The contract was duly recorded in the proper office on the day it was executed, and became notice to all the world. And the G-oudys were chargeable with notice and took the property subject to all the equities with which it was charged. They acquired no other or better title than Newton then held, and cannot be heard to object to a specific performance of the agree*181ment. From the circumstances of the case, then, in every point of view, we are satisfied that complainant is entitled to the relief sought.
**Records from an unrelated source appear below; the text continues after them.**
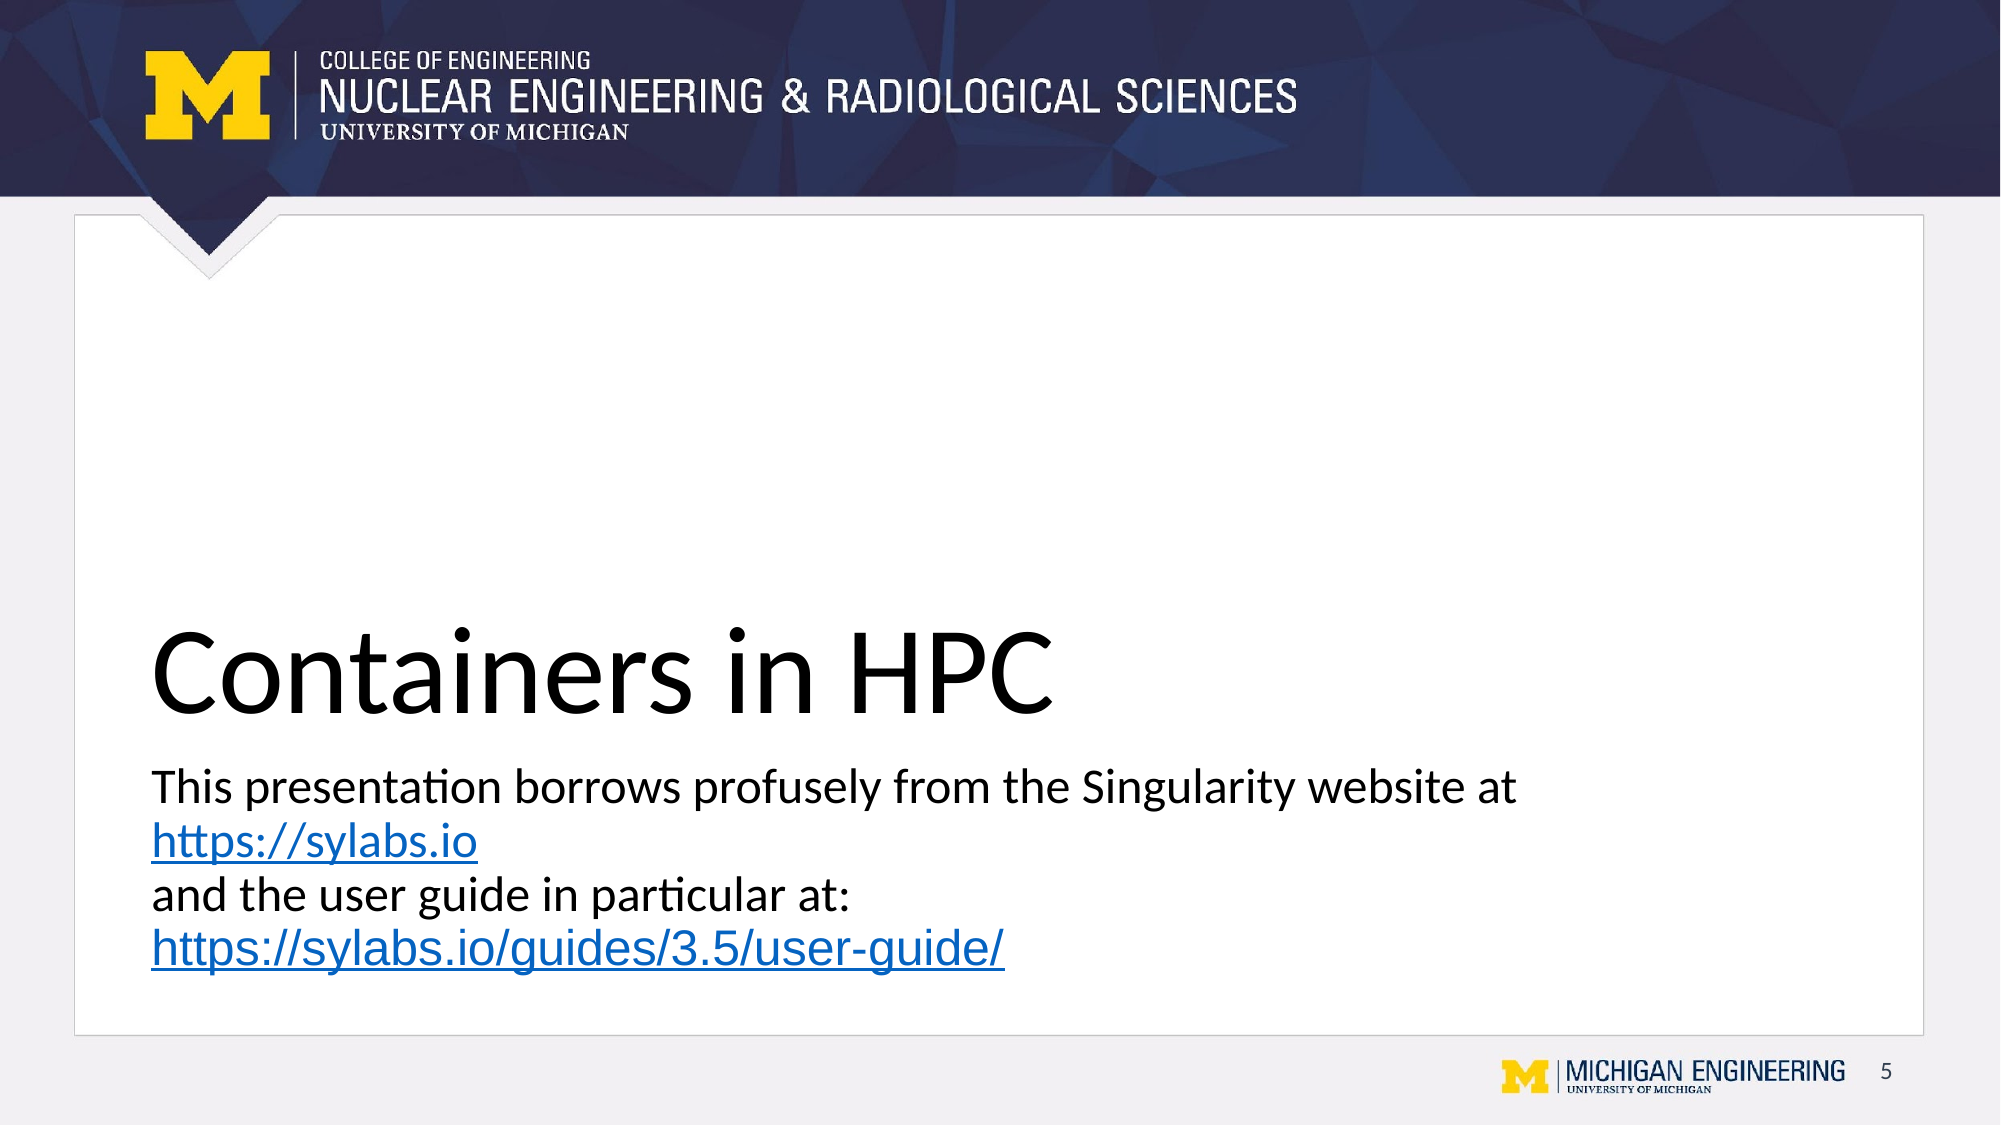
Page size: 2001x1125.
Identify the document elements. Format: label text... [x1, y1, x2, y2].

title Containers in HPC [136, 280, 1862, 749]
list This presentation borrows profusely from the Singularity website at https://sylabs.io and the user guide in particular at: https://sylabs.io/guides/3.5/user-guide/ [136, 752, 1862, 999]
picture [0, 0, 2001, 1125]
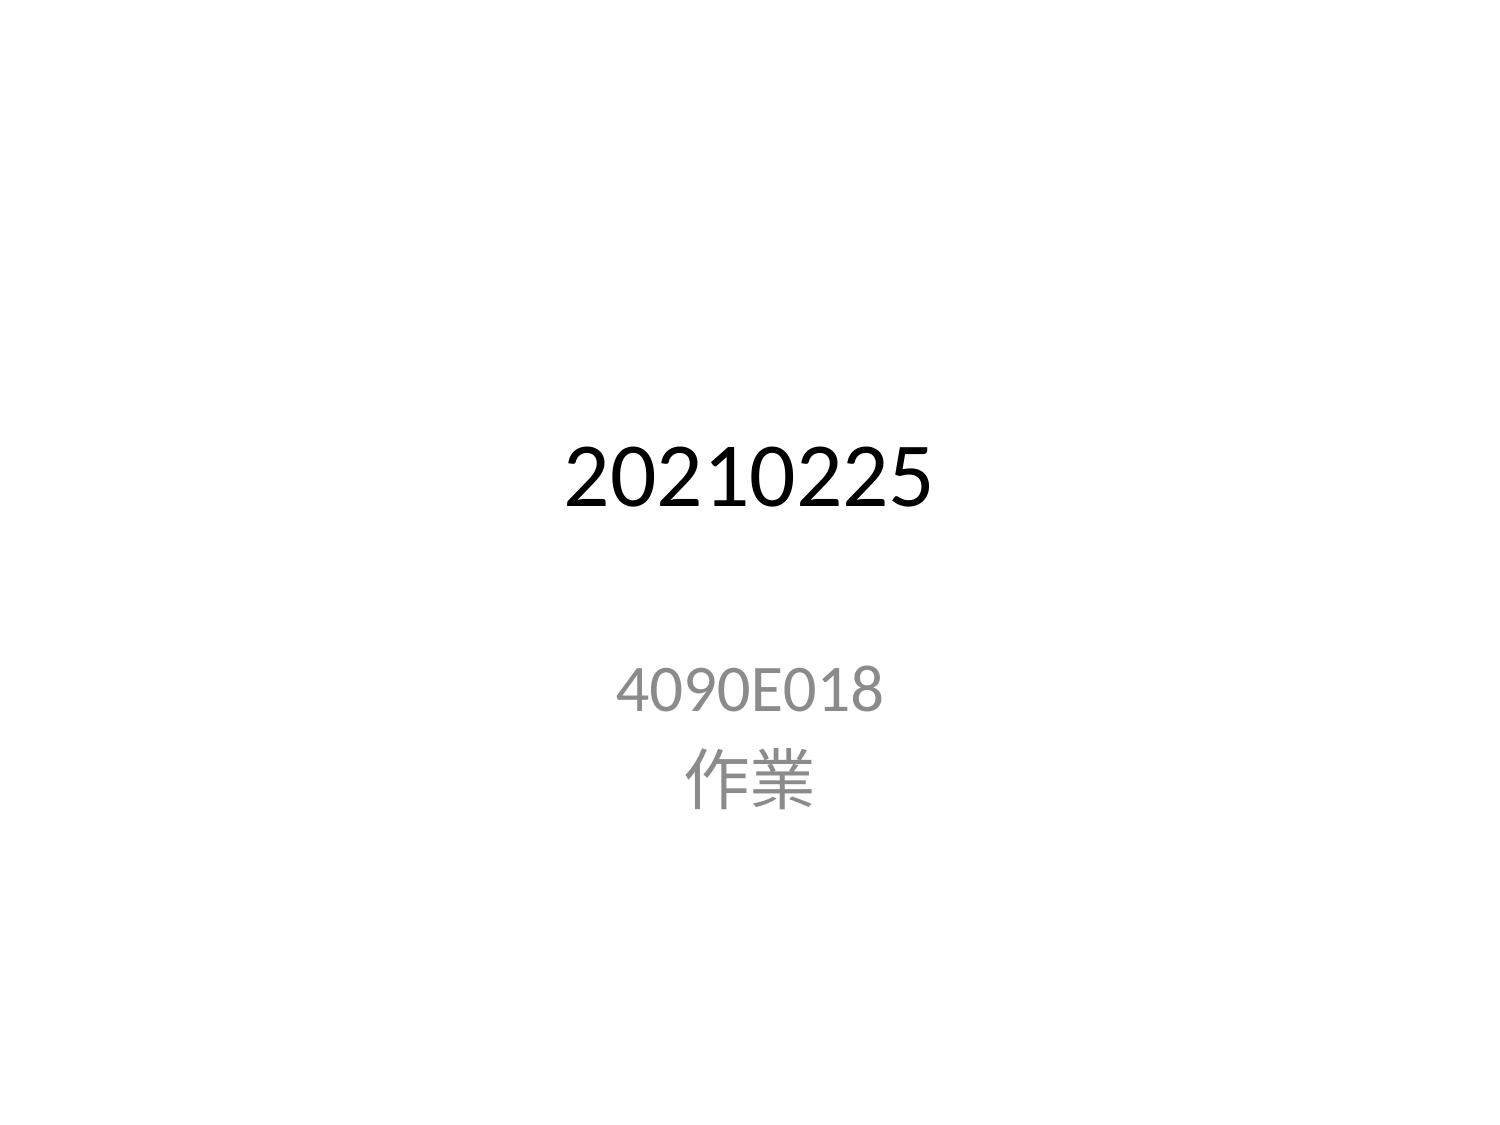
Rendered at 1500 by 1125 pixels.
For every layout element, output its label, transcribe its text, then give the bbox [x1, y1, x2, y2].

subtitle 4090E018 作業 [225, 637, 1275, 925]
title 20210225 [112, 349, 1388, 591]
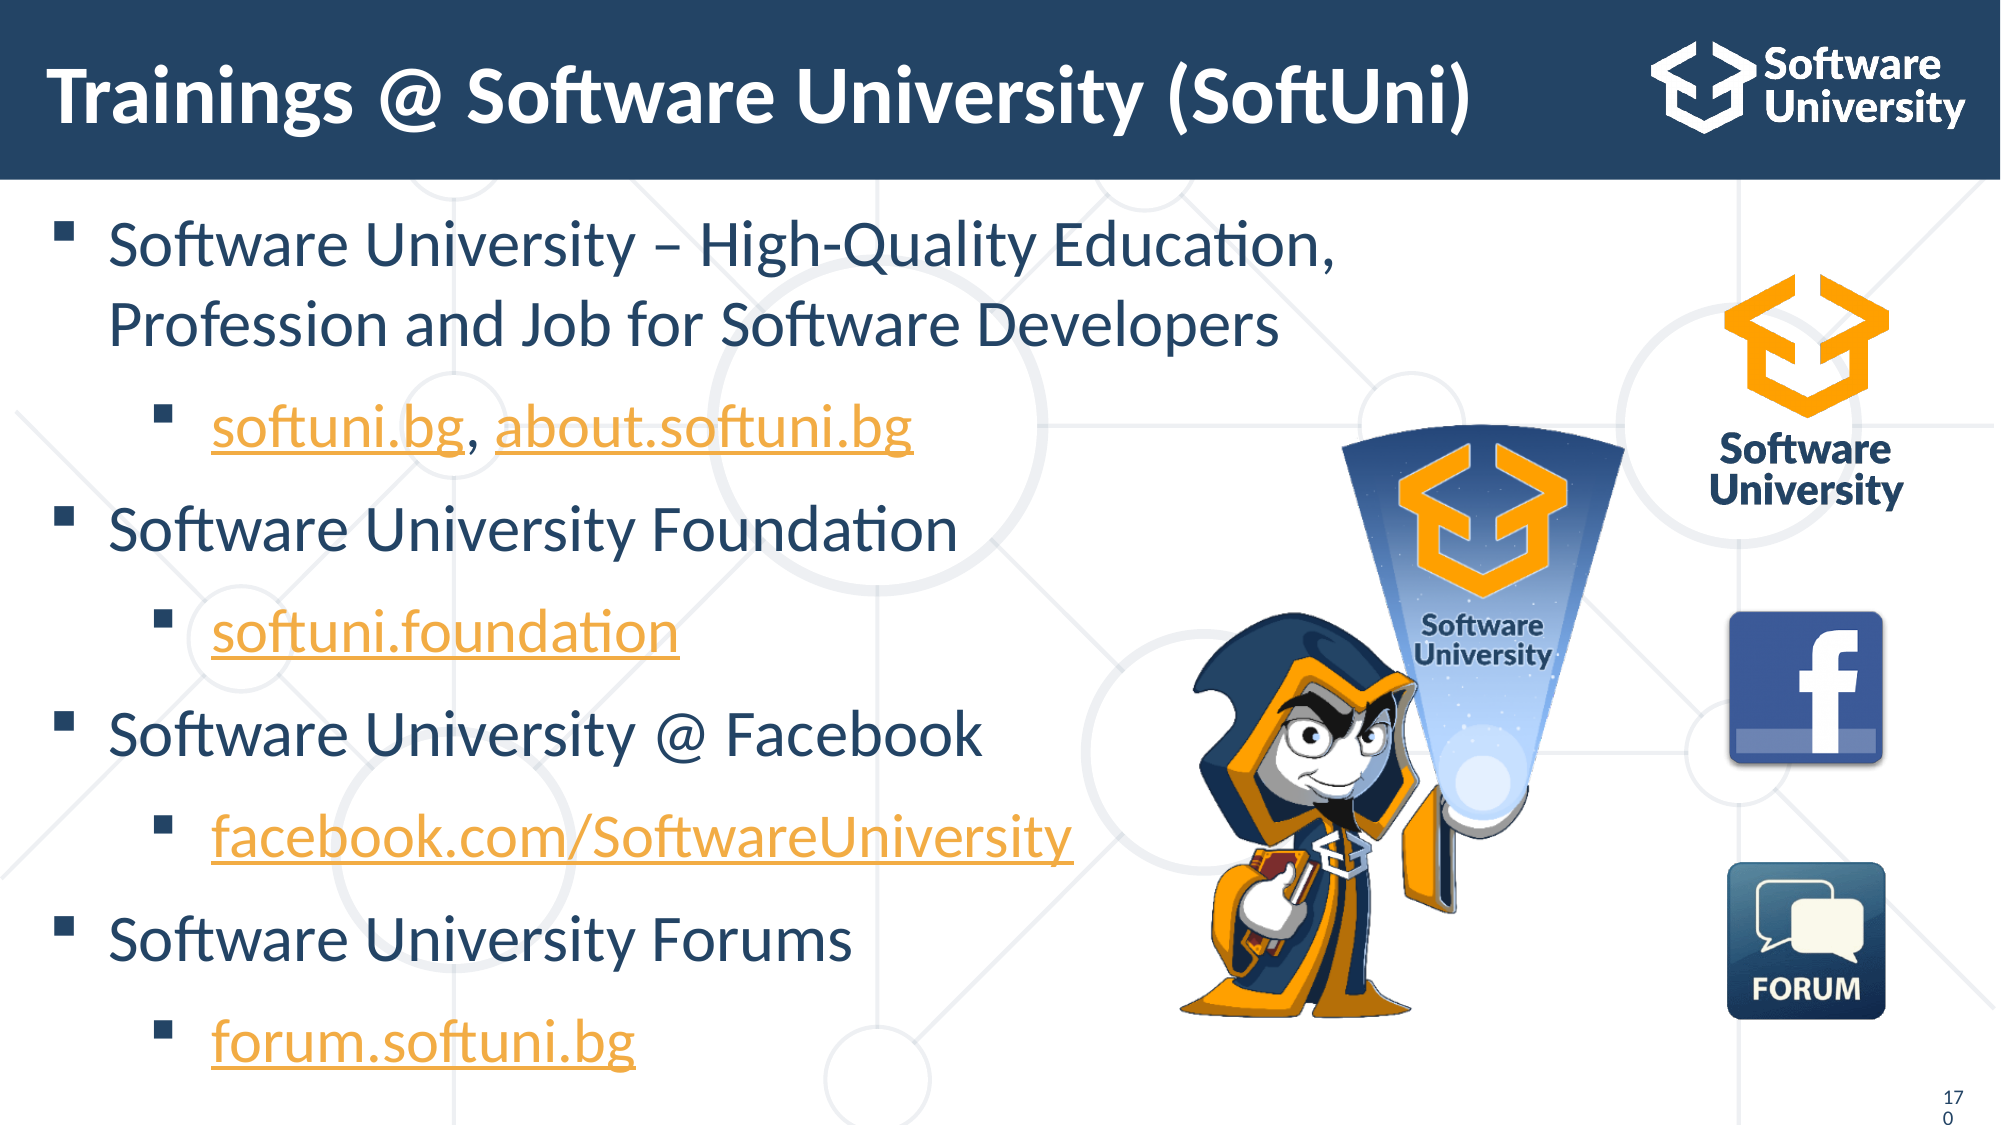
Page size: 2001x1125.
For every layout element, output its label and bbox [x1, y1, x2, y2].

list [31, 193, 1458, 1094]
picture [1651, 41, 1966, 134]
picture [1708, 274, 1904, 517]
picture [1723, 605, 1889, 773]
title [28, 17, 1627, 163]
picture [1458, 423, 1627, 1020]
picture [1726, 861, 1886, 1020]
slide_number [1927, 1067, 1989, 1117]
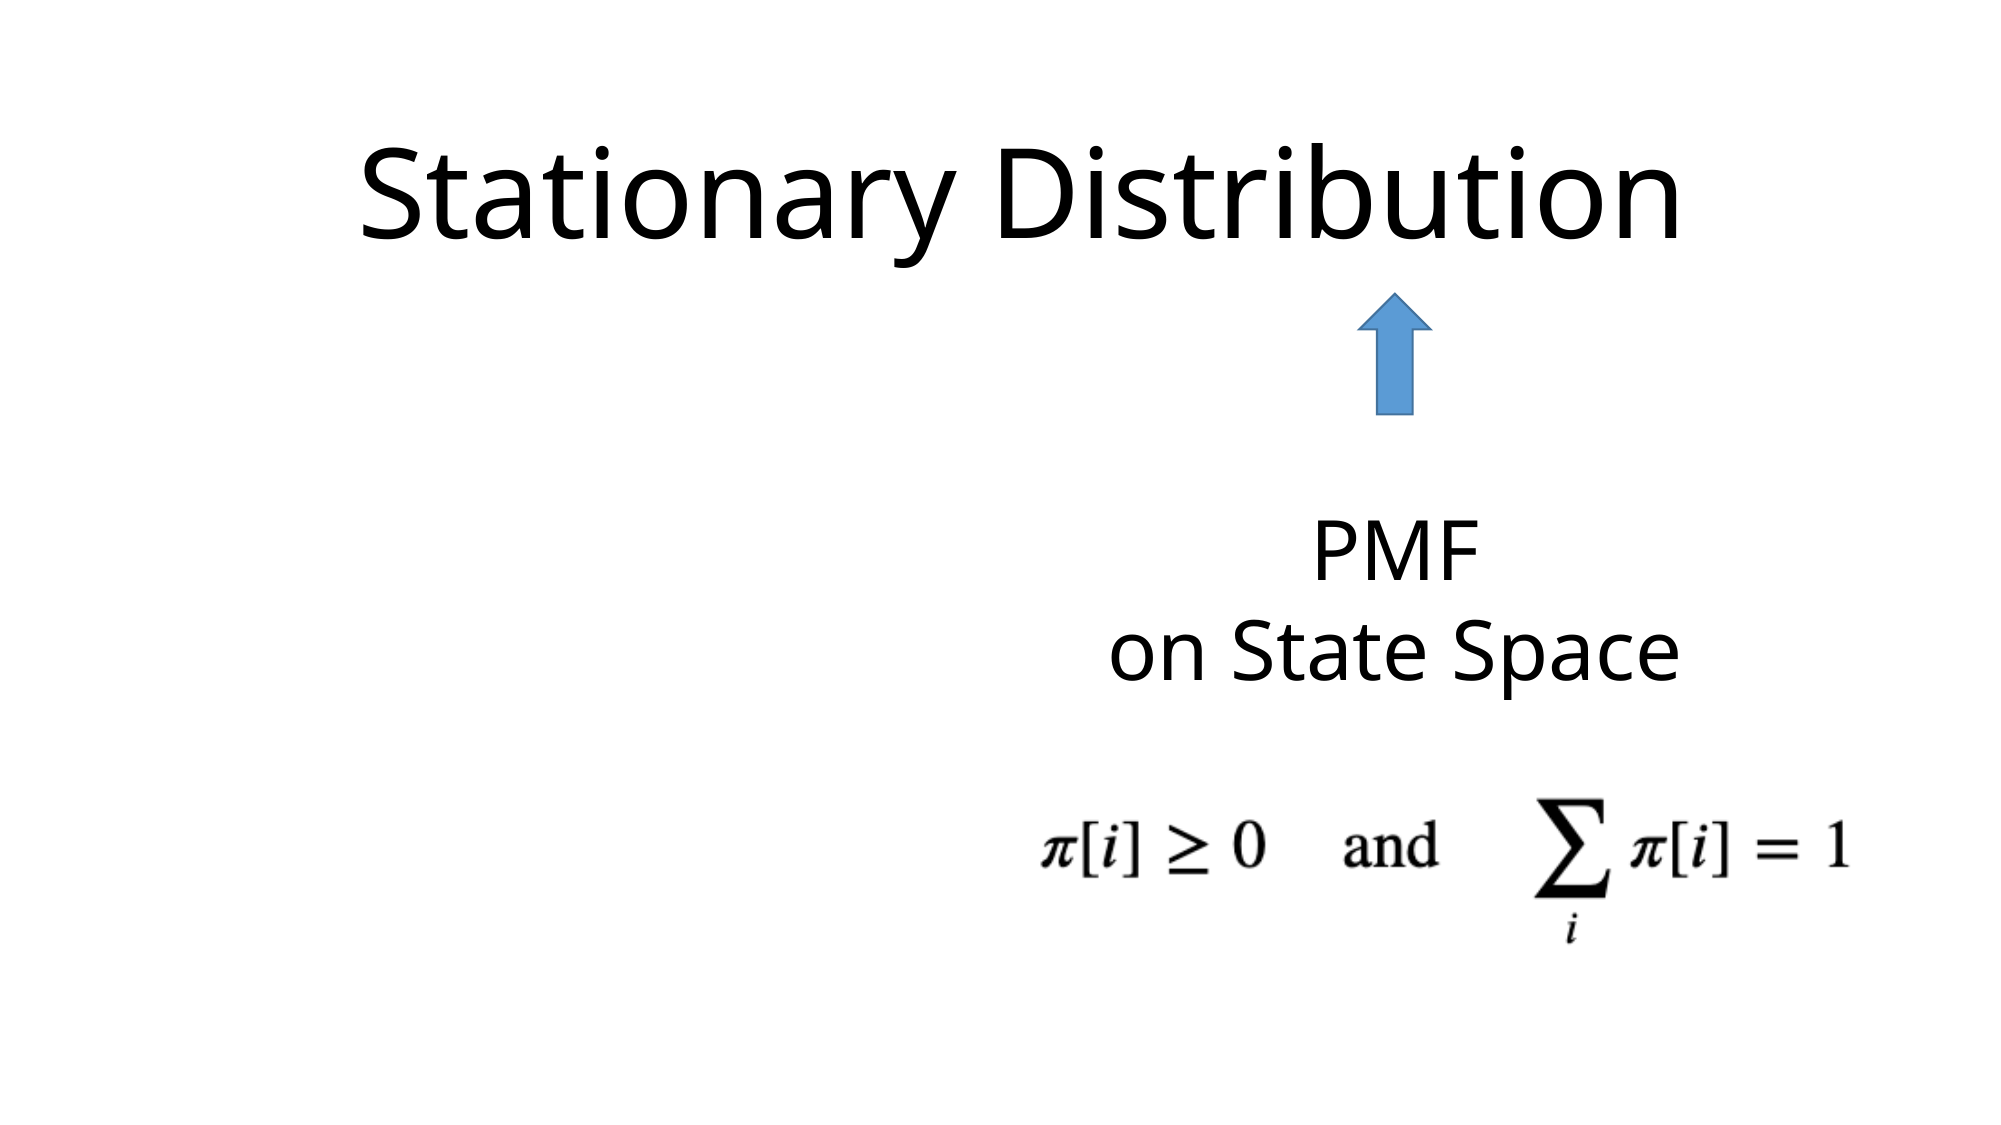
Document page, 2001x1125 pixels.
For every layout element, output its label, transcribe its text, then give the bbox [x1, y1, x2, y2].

And the decree of the Circuit Court is reversed, and the cause remanded, with instructions to that court to enter a decree, for a specific performance of the contract, that complainant pay into court the two thousand dollars, with interest from the first day of January, 1856. That defendant Newton have leave to withdraw it upon delivering a deed of conveyance with the covenants stipulated for in the agreement conveying the premises to complainant, and upon filing a receipt from Doty for the interest on his mortgage for the year 1855; and if he shall fail or refuse to deliver such deed and to file such receipt within a reasonable time to be given for that purpose, that the master in chancery, or a commissioner, be appointed for that purpose, to be empowered and required, on behalf of the said defendants, to convey the premises to said complainant, with covenants by defendant Newton according to [his agreement, and with covenants by the said William A. Goudy and Franklin J. Goudy against their acts, and to pay the interest on the Doty mortgage for the year 1855 out of the deposit, unless the same has been already paid; and, that when such deeds of conveyance shall have been delivered, that Newton be allowed to receive the balance of the deposit, after paying the costs of the court below.
And it is ordered that complainant pay one-half of the costs of this court and the defendants pay the other half.